* _DIRECTIVE_
Format the entries below as a numbered list with one line per item. Skip blank lines and leave out the picture lines.

* _EXERCISE MATERIAL_
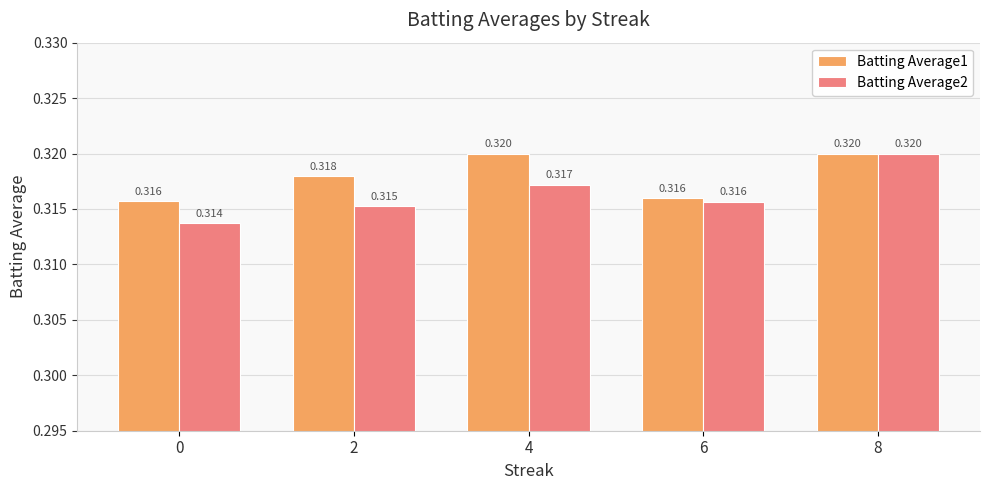

Is the value of Batting Average2 at 6 greater than the value of Batting Average1 at 4?

No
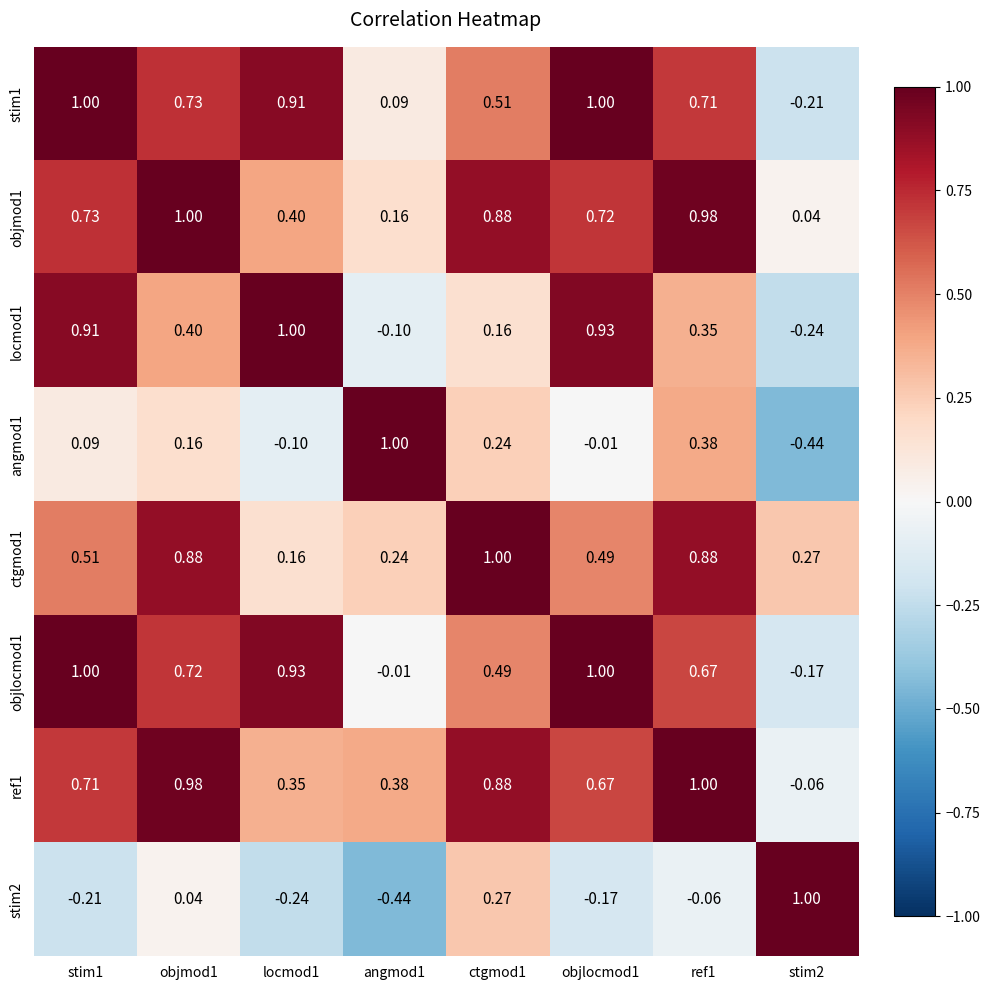

Is the value of locmod1 at objmod1 greater than the value of objlocmod1 at ref1?

No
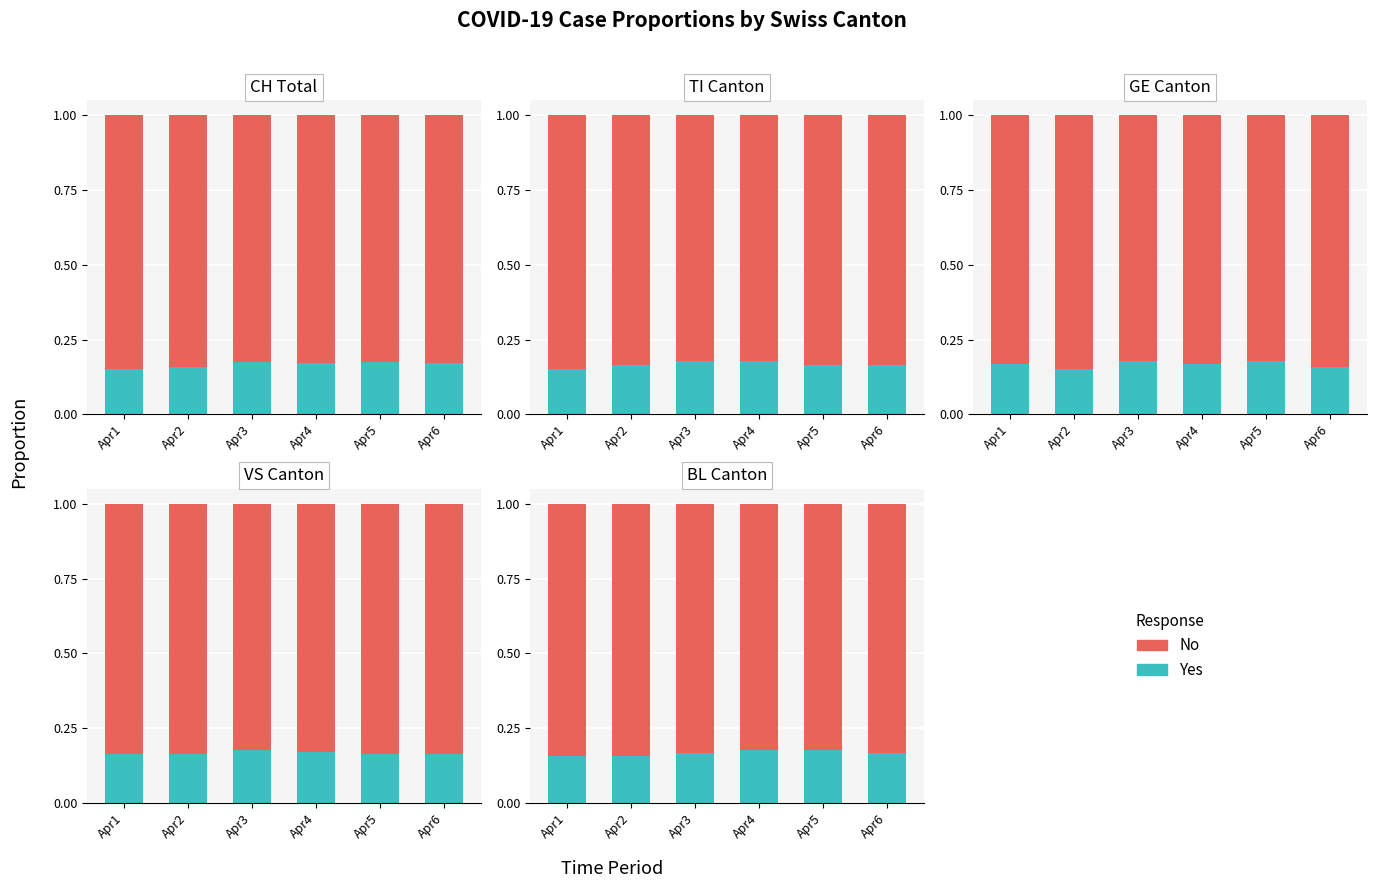

What is the average value of the No series?

0.8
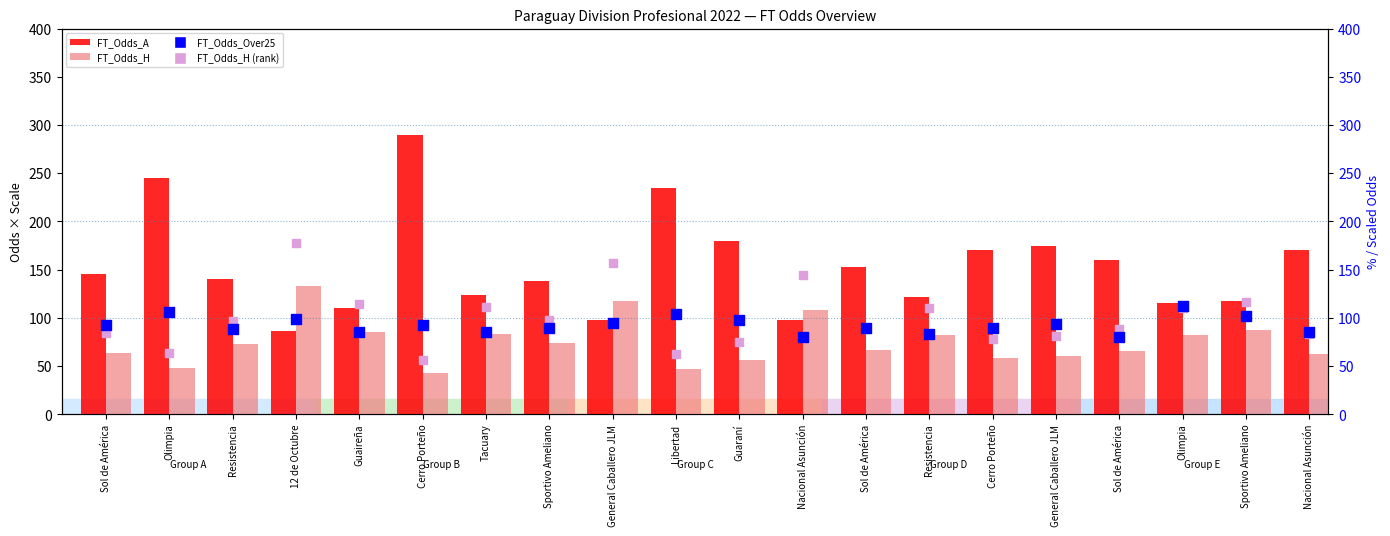

Is the value of FT_Odds_A at Sol de América greater than the value of FT_Odds_Over25 at Tacuary?

Yes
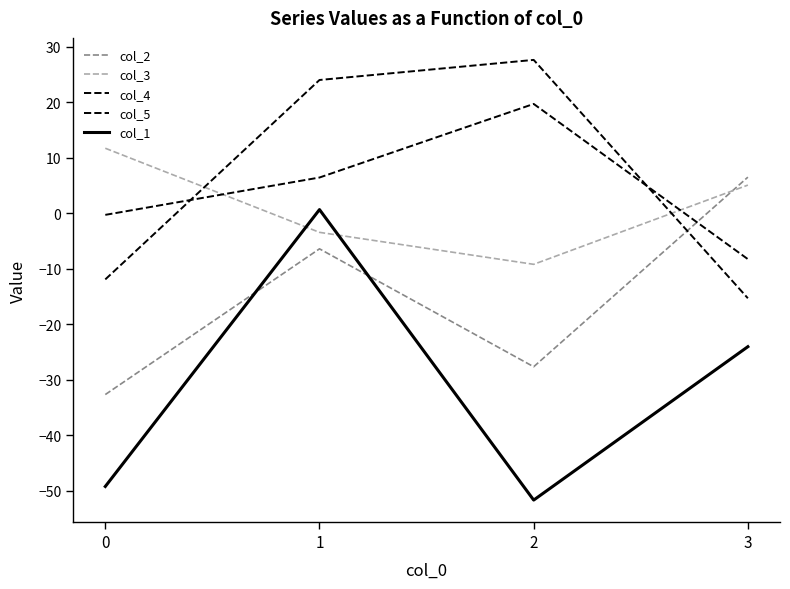

Reading right to left, list all the values displayed in this chart.

col_2: 3=6.5	2=-27.7	1=-6.4	0=-32.7
col_3: 3=5.1	2=-9.2	1=-3.4	0=11.7
col_4: 3=-8.3	2=19.7	1=6.4	0=-0.3
col_5: 3=-15.3	2=27.6	1=24.0	0=-11.9
col_1: 3=-24.0	2=-51.7	1=0.6	0=-49.2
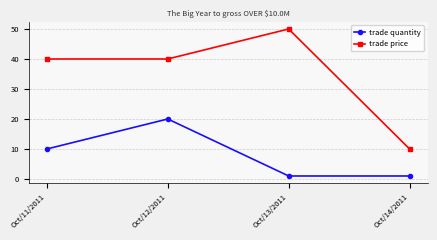

Rank the series by their average value, from highest to lowest.

trade price, trade quantity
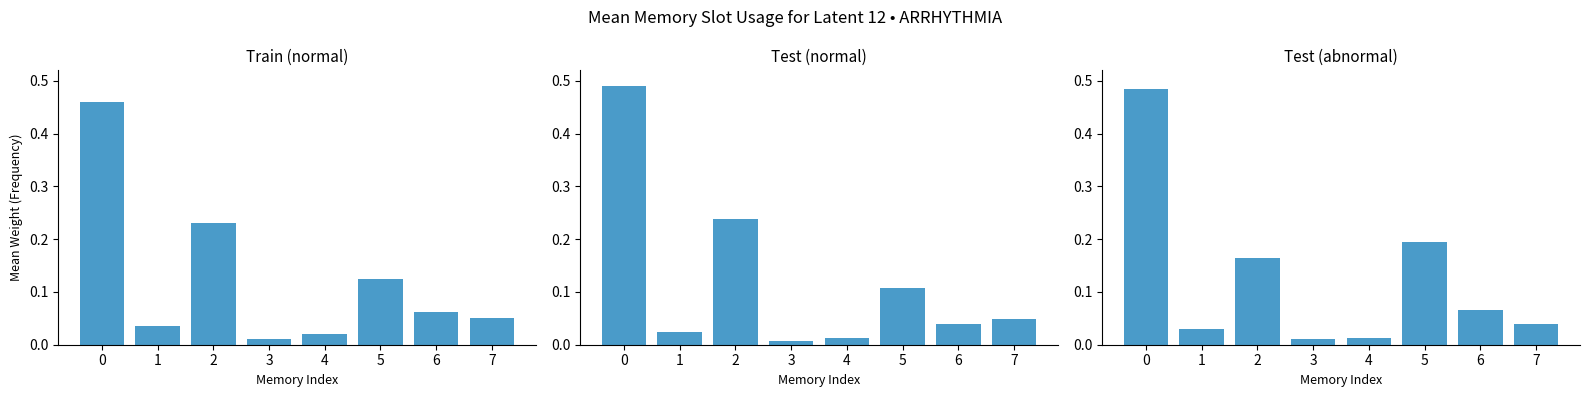

Is it true that Test (normal) equals 0.0 at 7?

True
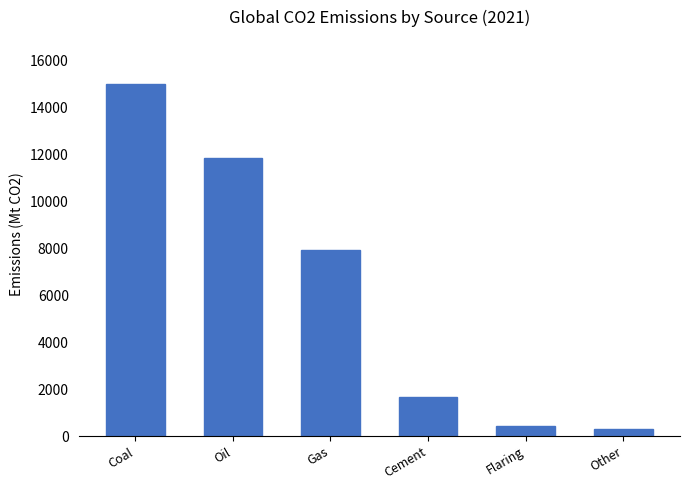

Approximately how many times larger is the value at Other compared to Cement?

0.2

* _RESULT FOR THIS EXERCISE_
1. Is the value of Batting Average2 at 6 greater than the value of Batting Average1 at 4?
2. No
3. Is the value of locmod1 at objmod1 greater than the value of objlocmod1 at ref1?
4. No
5. What is the average value of the No series?
6. 0.8
7. Is the value of FT_Odds_A at Sol de América greater than the value of FT_Odds_Over25 at Tacuary?
8. Yes
9. Reading right to left, list all the values displayed in this chart.
10. col_2: 3=6.5	2=-27.7	1=-6.4	0=-32.7
11. col_3: 3=5.1	2=-9.2	1=-3.4	0=11.7
12. col_4: 3=-8.3	2=19.7	1=6.4	0=-0.3
13. col_5: 3=-15.3	2=27.6	1=24.0	0=-11.9
14. col_1: 3=-24.0	2=-51.7	1=0.6	0=-49.2
15. Rank the series by their average value, from highest to lowest.
16. trade price, trade quantity
17. Is it true that Test (normal) equals 0.0 at 7?
18. True
19. Approximately how many times larger is the value at Other compared to Cement?
20. 0.2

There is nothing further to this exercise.